Berkeley discute la thèse selon laquelle la faculté de former des idées abstraites, exprimées par des mots généraux, serait la propriété distinctive de l’intelligence humaine. Les idées abstraites étant difficiles à concevoir – comme l’idée de la couleur, à laquelle n’est attachée aucune couleur particulière –, est-il possible d’analyser la signification des mots généraux sans postuler l’existence de telles idées ?
Critiquant une tradition cartésienne qui attribue à l’être humain des idées innées, Condillac propose une démarche génétique qui vise à éclairer les modalités de formation de nos connaissances. Dans cette perspective, le langage est autant un instrument qu’un obstacle, dont il convient de mesurer l’importance.
Les noms sont- ils, à proprement parler, les noms des choses ou les noms des idées que nous avons des choses ? : telle est la question qui commande le début du Système de logique. Il est en effet indispensable de connaître la valeur des mots pour connaître la valeur des propositions, et celle des propositions pour connaître la valeur des arguments et des raisonnements. C’est dans ce contexte que Mill distingue la dénotation des noms, leur sens littéral, de leur signification.
Dès l’Essai sur les données immédiates de la conscience, Bergson soutient que la pensée demeure incommensurable avec le langage dans la mesure où le langage, général, ne saurait décrire la vie de la conscience, toujours singulière. Dans Le Rire, Bergson prolonge cette analyse en dérivant la généralité du langage des caractéristiques de la vie pratique, de la manière dont nous agissons au quotidien et en société, indifférents à la texture singulière des choses.
Dans Métapsychologie, Freud compare l’inconscient à une écriture hiéroglyphique, faite d’images et de symboles énigmatiques, qu’il s’agit, pour l’analyste, de traduire en langage clair. Mais le modèle de la traduction, avertit Freud dans L’Interprétation du rêve, trouve ses limites dans la mesure où le symbole n’est qu’une présentation indirecte du contenu qu’il transmet.

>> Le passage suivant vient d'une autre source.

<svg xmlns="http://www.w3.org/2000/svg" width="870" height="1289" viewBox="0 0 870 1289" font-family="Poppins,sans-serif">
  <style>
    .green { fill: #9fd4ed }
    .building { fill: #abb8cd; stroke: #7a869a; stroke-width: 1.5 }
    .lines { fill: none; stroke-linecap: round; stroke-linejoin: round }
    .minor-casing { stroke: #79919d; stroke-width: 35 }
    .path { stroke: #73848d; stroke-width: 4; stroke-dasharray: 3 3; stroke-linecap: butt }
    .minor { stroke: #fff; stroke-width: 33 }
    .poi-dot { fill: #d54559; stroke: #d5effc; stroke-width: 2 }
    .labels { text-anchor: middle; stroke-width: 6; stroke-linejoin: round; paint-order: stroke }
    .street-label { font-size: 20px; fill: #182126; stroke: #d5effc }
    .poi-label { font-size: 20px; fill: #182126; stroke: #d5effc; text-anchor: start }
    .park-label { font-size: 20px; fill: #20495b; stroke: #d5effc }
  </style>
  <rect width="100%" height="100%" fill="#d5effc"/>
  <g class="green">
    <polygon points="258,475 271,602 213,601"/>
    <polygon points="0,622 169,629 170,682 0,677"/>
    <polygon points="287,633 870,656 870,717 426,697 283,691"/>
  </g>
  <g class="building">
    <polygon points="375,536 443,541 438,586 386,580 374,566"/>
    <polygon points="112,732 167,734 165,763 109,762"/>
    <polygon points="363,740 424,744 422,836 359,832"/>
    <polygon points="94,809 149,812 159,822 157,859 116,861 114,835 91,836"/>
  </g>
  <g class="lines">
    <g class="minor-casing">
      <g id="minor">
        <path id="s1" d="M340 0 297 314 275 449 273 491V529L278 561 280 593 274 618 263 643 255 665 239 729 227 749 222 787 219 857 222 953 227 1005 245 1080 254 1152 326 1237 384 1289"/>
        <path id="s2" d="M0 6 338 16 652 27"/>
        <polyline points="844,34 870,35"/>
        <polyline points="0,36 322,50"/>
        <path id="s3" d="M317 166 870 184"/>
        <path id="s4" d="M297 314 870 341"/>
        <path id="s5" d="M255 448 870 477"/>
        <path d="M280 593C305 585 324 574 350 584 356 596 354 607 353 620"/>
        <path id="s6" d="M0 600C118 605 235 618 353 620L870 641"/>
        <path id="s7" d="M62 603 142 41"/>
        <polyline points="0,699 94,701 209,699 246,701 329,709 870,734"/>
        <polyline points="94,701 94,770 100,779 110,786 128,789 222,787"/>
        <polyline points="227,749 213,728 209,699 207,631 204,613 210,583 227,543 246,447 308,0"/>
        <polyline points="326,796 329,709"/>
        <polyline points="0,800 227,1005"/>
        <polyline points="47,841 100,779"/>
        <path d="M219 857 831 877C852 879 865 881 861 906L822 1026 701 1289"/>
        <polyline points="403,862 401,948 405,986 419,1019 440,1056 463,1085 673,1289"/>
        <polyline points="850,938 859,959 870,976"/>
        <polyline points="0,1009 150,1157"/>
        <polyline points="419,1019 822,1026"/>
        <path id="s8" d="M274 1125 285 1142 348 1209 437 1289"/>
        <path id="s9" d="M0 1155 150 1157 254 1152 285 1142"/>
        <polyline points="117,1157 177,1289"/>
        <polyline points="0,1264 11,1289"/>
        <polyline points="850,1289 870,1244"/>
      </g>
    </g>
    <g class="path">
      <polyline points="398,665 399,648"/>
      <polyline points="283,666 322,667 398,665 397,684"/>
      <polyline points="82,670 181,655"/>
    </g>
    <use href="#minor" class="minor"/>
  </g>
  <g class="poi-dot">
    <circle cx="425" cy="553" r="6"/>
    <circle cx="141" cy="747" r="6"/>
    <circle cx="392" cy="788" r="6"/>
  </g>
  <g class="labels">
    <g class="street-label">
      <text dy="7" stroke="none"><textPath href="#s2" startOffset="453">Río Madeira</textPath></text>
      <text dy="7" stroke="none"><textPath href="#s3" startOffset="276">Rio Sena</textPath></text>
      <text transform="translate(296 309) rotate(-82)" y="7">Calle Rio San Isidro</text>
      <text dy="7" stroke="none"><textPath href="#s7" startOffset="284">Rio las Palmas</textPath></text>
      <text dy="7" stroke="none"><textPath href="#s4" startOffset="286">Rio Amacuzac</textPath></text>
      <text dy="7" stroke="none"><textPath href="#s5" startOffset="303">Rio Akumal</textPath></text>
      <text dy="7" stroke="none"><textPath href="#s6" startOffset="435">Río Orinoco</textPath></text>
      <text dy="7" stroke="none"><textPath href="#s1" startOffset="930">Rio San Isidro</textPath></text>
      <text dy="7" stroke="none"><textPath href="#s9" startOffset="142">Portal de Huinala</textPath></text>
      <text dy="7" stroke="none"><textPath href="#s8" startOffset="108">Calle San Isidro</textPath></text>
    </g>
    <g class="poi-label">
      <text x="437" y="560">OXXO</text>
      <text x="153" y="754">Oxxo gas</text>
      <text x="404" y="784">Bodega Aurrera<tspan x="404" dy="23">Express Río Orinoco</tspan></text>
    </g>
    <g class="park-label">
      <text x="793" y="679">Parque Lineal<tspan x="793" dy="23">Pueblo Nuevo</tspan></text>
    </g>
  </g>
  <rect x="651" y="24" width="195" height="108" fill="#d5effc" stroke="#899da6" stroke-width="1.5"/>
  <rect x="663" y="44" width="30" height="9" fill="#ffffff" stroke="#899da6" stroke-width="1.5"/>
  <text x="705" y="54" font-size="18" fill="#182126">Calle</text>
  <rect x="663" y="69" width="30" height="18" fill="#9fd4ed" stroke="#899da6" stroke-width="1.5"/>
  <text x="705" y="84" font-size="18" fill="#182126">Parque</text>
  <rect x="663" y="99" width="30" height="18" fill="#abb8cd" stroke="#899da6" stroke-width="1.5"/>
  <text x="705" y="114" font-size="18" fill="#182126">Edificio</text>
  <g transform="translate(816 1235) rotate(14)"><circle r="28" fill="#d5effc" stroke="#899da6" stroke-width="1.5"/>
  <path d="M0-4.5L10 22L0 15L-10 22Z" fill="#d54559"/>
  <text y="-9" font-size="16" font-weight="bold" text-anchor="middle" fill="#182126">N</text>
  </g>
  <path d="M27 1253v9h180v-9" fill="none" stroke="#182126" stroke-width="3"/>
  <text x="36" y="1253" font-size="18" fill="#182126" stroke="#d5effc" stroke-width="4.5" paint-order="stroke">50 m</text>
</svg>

Objet d’étude privilégié des sciences du langage, la notion d’expression pose problème. Merleau- Ponty en propose une analyse, qui renvoie au lien problématique entre la parole et la pensée : la langue que je parle n’est- elle pas simultanément comprise par tous, et pourtant inventive, y compris pour moi, en chacune de ses occurrences ?

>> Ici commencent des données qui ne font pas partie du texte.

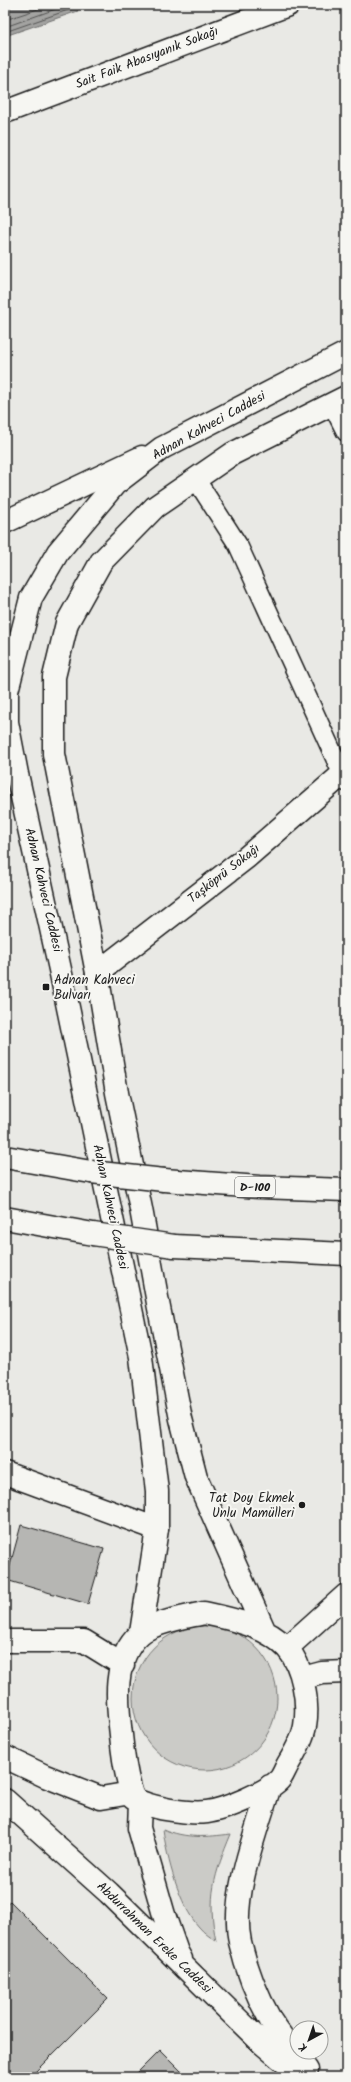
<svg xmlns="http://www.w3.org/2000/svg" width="351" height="2082" font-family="Kalam,sans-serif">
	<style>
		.green { fill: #cbcbc7; stroke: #747472 }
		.water { fill: #a3a3a1; stroke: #6d6d6c }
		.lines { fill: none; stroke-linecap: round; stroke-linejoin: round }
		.shore { stroke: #525251; stroke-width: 1 }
		.building { fill: #b6b6b3; stroke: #1c1c1c }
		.lane-casing { stroke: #1c1c1c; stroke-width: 21 }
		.street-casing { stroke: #1c1c1c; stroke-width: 25 }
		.secondary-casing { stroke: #1c1c1c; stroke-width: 25 }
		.highway-casing { stroke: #1c1c1c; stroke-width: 25 }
		.lane { stroke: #f6f6f2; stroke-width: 18 }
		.street { stroke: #f6f6f2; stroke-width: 22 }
		.secondary { stroke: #f6f6f2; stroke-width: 22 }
		.highway { stroke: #f6f6f2; stroke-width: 22 }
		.highway-bridge-casing { stroke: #1c1c1c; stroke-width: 25; stroke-linecap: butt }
		.highway-bridge { stroke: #f6f6f2; stroke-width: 22 }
		.poi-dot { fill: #1c1c1c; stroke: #f6f6f2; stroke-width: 1.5 }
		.labels { text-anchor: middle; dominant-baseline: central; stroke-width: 4; stroke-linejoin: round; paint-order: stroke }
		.shield { fill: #f6f6f2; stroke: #5d5d5c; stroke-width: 1 }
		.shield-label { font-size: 12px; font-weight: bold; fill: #1c1c1c }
		.street-label { font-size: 13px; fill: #1c1c1c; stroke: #f6f6f2 }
		.poi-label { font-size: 13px; fill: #1c1c1c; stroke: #f6f6f2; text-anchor: start }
	</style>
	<rect width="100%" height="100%" fill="#e9e9e5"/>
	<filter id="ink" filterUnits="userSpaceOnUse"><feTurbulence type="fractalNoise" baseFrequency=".025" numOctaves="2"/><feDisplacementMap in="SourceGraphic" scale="8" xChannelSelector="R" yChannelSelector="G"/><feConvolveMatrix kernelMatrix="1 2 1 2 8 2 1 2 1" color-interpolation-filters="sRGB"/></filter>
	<g filter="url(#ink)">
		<path class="green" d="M133 1698a72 72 0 1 1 144 0a72 72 0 1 1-144 0Z
			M163,1829C186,1839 207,1837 231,1834C214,1875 207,1897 216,1941C210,1937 204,1933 199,1927C179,1905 167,1859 163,1829Z"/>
		<path class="water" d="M5,5H75L78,11L5,36Z"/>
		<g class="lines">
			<path class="shore" d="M5,20L50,5
				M5,27L67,5
				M5,32L71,9L72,5"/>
		</g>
		<path class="building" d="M21,1525L104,1549L88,1604L6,1580Z
			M10,1901L108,1999L30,2077H15L5,2067V1906Z
			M160,2050L187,2077H133Z"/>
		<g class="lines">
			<g class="lane-casing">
				<path id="lane" d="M332,404L346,432
					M195,478L238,545L346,782"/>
			</g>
			<g class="street-casing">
				<path id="street" d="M5,112L288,5
					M5,522L142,457
					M97,973L247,857L346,771
					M5,1473L157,1529"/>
			</g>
			<g class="secondary-casing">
				<path id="secondary" d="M204,1613C232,1619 266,1626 287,1648C303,1666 309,1702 305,1726C303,1738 294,1754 288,1764C285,1769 283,1776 279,1780C267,1792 224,1810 207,1812C188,1814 148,1808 133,1798C126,1777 123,1757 121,1735C117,1702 112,1659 140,1634C153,1622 187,1617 204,1613Z
					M265,1632L196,1477L181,1419L158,1303L141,1209L117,1093L97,973L54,754V677L67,623L101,562L155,507L232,454L346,397
					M141,1633L157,1529V1491L141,1357L61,974L17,774L7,722V691L31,598L58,552L115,484L162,448L346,353
					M5,1641H84L123,1665
					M287,1648L346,1595
					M303,1678L322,1673L346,1672
					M5,1757L45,1776L101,1798L131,1793
					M270,1786C257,1829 230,1897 240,1942C246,1968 258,1998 271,2021C282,2038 295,2054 307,2070
					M5,1800L109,1893L262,2043L302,2077
					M140,1803L139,1828L164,1915L177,1952L181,1959"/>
			</g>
			<g class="highway-casing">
				<path id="highway" d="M5,1157L91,1172
					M164,1180L259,1187L346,1190
					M5,1218L93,1234
					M174,1246L346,1254"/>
			</g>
			<use href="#lane" class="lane"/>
			<use href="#street" class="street"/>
			<use href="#secondary" class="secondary"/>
			<use href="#highway" class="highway"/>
			<g class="highway-bridge-casing">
				<path id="highway-bridge" d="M91,1172L164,1180
					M93,1234L174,1246"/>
			</g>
			<use href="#highway-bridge" class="highway-bridge"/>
		</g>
	</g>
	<g class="poi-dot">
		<rect x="42" y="983" width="8" height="8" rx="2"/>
		<circle cx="302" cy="1505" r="4"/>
	</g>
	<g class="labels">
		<rect class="shield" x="235" y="1177" width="40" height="20" rx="3"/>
		<g class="shield-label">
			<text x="255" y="1187">D-100</text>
		</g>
		<g class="street-label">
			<text transform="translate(147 58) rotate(-21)">Sait Faik Abasıyanık Sokağı</text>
			<text transform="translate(209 426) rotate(-29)">Adnan Kahveci Caddesi</text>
			<text transform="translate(224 874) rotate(-38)">Taşköprü Sokağı</text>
			<text transform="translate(43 890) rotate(77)">Adnan Kahveci Caddesi</text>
			<text transform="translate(110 1207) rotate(78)">Adnan Kahveci Caddesi</text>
			<text transform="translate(154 1938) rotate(44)">Abdurrahman Ereke Caddesi</text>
		</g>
		<g class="poi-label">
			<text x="54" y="980">Adnan Kahveci<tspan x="54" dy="15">Bulvarı</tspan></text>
			<text x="294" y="1498" text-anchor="end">Tat Doy Ekmek<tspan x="294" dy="15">Unlu Mamülleri</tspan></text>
		</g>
	</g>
	<rect width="351" height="2082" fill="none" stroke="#f6f6f2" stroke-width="20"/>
	<rect x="10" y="10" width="331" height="2062" fill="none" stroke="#1c1c1c" stroke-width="1.5" filter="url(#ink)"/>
	<g transform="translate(309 2040) rotate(220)"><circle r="19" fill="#f6f6f2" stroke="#9f9f9c"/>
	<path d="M0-3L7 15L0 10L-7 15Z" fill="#1c1c1c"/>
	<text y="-6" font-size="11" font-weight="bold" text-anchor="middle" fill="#1c1c1c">K</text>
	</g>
</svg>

L’oeuvre de María Zambrano est traversée par une attention à la raison poétique , la capacité qu’a le langage poétique de nous rapprocher d’un rapport créateur au monde. Remontant à l’origine de la culture, la philosophe dégage les caractéristiques d’un langage rythmé et puissant, qui se distingue du bavardage moderne.

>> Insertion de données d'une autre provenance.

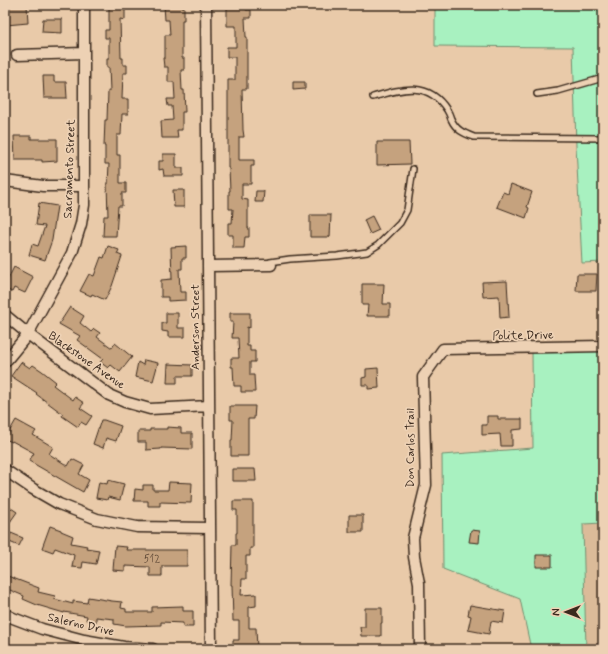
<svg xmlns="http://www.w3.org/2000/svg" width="608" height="654" font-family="Mynerve,sans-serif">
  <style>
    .built { fill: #dbbb99 }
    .green { fill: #a8f1c0; stroke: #728e6f }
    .building { fill: #c5a27e; stroke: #3b2a1e }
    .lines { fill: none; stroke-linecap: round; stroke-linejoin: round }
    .lane-casing { stroke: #3b2a1e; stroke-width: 8 }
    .street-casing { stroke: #3b2a1e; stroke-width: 13 }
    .lane { stroke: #edd1b4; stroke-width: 5 }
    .street { stroke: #edd1b4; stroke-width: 10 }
    .labels { text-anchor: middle; stroke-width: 3.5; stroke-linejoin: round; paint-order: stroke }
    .number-label { font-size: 10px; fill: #5e4836 }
    .street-label { font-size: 12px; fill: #3b2a1e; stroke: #edd1b4 }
  </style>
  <rect width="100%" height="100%" fill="#e9caa9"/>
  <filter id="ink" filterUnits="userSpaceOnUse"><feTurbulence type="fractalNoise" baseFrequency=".025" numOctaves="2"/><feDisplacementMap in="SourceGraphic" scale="8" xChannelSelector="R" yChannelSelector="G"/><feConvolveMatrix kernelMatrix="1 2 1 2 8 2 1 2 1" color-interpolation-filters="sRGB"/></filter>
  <g filter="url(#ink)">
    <path class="built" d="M603,523V649H586L583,524Z"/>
    <path class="green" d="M435,5H603V262L582,263L576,146L573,47L435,46Z
      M603,351V523L583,524L586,649H531L520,599L443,569L442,455L533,448L532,352Z"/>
    <path class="building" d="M10,5H27L28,23L6,25L5,6Z
      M109,5H125V20L120,19L121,58H123V65H127V73H123L122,99H128V114H122L121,135H117V155H120V183H126V193H122V206H118L116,236H103L104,216H108L107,184H108L109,164H105V146H104L105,120H107L108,91H110L109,67H107V58H109V38H105V30H109Z
      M164,5H181V7H184V20H182V58H184V70H181L182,90H184L185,112H182V130H177L178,138H162L161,121L173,120L172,106H168L167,99H175L174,82H168V67H164L163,58H165V35H170L169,20H165Z
      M227,5H245L246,10H251V18H245L246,37H247V89H242L243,130L244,137H239V160H254V166H251V184H242V199L248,200V228H249V237H245L244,248H233V235H228V223H232L233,209H229V191H230L229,168H228V80H235V57H227V47H236V26H227Z
      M43,19H62V33L42,32Z
      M43,76H54V82H66L67,98H44Z
      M293,82H305V89L293,90Z
      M14,136H31V139H57V161L42,162V160H15Z
      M377,142H409L410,164L377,165Z
      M163,154H176V168H183V176H164L163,169L159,170V161H163Z
      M511,184L532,192L527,207L529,208L526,218L497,207L503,192L508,194Z
      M173,190H184V207H174Z
      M256,191H264L263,202H255Z
      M39,203L57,206L52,240L45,260L29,255L32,244L38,246L45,226L36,225Z
      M310,215H331L330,237H310Z
      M372,216L379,230L370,234L364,220Z
      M108,246L119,250L117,254L122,256L112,286L105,300L92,294L91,296L80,291L89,274L94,276L101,257L104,258Z
      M186,246V258H182V269H179L180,292H186V300L168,301V297H161V280L172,279L171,247Z
      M14,267L33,277L25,293L14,288L12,292L5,289V285Z
      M577,274H597L596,291H576Z
      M507,281L509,317L500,318L499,296L483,297L482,282Z
      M362,284H384L383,304H390V316H367L368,305H362Z
      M70,307L84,316L80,323L91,332L94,329L100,333L97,337L112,348L115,343L132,357L120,372L111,365L108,368L100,362L103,359L77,340L80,336L59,324Z
      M166,313H178V328H185V337H168V332L162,331V323H166Z
      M230,313H250V328L247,327V346H250V351H255V362H250V375H254L255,392H241V386H234L233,367H231V358H239L238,338H232L233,322H230Z
      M144,360L158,363L153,381L135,377L138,362L143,365Z
      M21,362L30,368L33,365L42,371L56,382L53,385L73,400L75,397L84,403L80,408L92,416L86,425L81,422L78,427L62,416L63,414L36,394L37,393L11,376Z
      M168,364L192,365V376H177V383H167Z
      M378,368L379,388L368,389V385H362V378L366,377V369Z
      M230,406H255L254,419H248V456H231V440H232L233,420H230Z
      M487,416H498V419H522V429L512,430V446H501L500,434L482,435V425H487Z
      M16,420L36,431L33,435L53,447L49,454L68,466L72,459L84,465L79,474L89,480L83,492L29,461L34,453L12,441V442L5,439Z
      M101,420H104L121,426L116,441L106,438L103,448L93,444Z
      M167,427L181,428V433H192V449L161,448V449L146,450V442H138V431H150V429H167Z
      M232,469H255L256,481H232Z
      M108,480L124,484L120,500L108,497L107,500L96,498L99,482L107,484Z
      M169,482L192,483L191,503L160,502V506H148V501H134L135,489L143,490V485H153V490H168Z
      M233,501H253V548H250V556H246V579H242L241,595L256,594V606L249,607V628H256L257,649H233V640H239V621H233L232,585H231L232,545H236V533H237V510H233Z
      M5,504L17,512L5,529Z
      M349,515H363V532H349Z
      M50,526L61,530V531L73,536L71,543L87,546L86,548L99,550L96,564L83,562L82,568L72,567L74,555L55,548L53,552L42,548Z
      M471,530L480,531L479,543L469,542Z
      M11,533L23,538L19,546L7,541Z
      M115,546L127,547L126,550H187V566H162V576H150V567L125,566V571L113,570Z
      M536,555H552V567H536Z
      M5,575L39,588L38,592L55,596L54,599L73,604V601L87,603L88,597L112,601L122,602L121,608L126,609V612H152V607L183,606V611H193V627H183V623L161,622V625L126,626L114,624V619L96,617V622L86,620L87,616L64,612V613L37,605L23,599L24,596L5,588Z
      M470,605L505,611L503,623L491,621L489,634L468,630L471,616L468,615Z
      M365,608H382V623H381V636H361L360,627H365Z"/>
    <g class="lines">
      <g class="lane-casing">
        <path id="lane" d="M537,94L558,91L603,78
          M373,97C401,89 428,80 447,110C449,113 450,116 451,119C456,130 463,133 474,137L603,138
          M269,263L270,262L290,259L337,256L360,253L367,252L378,245L400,223L407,210L413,169"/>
      </g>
      <g class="street-casing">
        <path id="street" d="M206,5L211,649
          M17,55L84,53
          M5,181L43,186H84
          M208,266L271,265
          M5,315L28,334L109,395L125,402L150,409L209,406
          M5,362L28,334L72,253L81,224L84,205V5
          M5,470L33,489L59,504L97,519L137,527L209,528
          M5,614L13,618L42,629L84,640L124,647L153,649
          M420,648L419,583L414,557L413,538L426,485L423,377L443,349L603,346"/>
      </g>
      <use href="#lane" class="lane"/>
      <use href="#street" class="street"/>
    </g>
  </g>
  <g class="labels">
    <g class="number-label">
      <text x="152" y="562">512</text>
    </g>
    <g class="street-label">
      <text transform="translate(69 169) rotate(-88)" y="4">Sacramento Street</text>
      <text transform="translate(195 327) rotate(-90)" y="4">Anderson Street</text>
      <text transform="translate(523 335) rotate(-1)" y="4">Polite Drive</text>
      <text transform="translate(87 360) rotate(35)" y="4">Blackstone Avenue</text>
      <text transform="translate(410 448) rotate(-90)" y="4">Don Carlos Trail</text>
      <text transform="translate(81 624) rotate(13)" y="4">Salerno Drive</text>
    </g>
  </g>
  <rect width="608" height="654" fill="none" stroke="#edd1b4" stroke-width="20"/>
  <rect x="10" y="10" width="588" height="634" fill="none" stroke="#3b2a1e" stroke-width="1.5" filter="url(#ink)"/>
  <g transform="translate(566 612) rotate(270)" stroke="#edd1b4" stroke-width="3" paint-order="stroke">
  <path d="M0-3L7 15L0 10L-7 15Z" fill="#3b2a1e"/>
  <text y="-6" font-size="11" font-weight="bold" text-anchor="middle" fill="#3b2a1e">N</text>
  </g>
</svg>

L’oeuvre de Benveniste a posé des jalons essentiels dans la constitution des sciences du langage, en reformulant et en proposant des solutions à des difficultés identifiées de façon ancienne. Pour la relation du langage à la réalité, Benveniste postule une primauté de la parole sur le réel.
L’Ordre du discours est la leçon inaugurale de Foucault au Collège de France. Il y énonce l’hypothèse qui animera ses recherches et ses cours. En l’occurrence, il se propose d’identifier les procédures de contrôle et de restriction par lesquelles une société limite ce qui est dicible.
Dans les quatre volumes des Mythologiques, puis dans La Potière jalouse, Lévi-Strauss réfléchit à la signification des mythes, tout en interrogeant la nature de la signification : est-elle interne au mythe ou au mot, ou est-elle relative à la situation du mythe ou du mot au sein du système dans lequel il s’inscrit ?
Ricoeur a consacré une grande partie de son oeuvre à une réflexion sur la notion de texte : de l’interprétation des symboles bibliques à l’analyse de la métaphore et de la structure du récit, le philosophe donne une importance décisive au texte comme manière de structurer notre monde. Dans ce passage, il s’appuie sur l’expérience de la lecture afin de mettre en évidence la spécificité du texte écrit.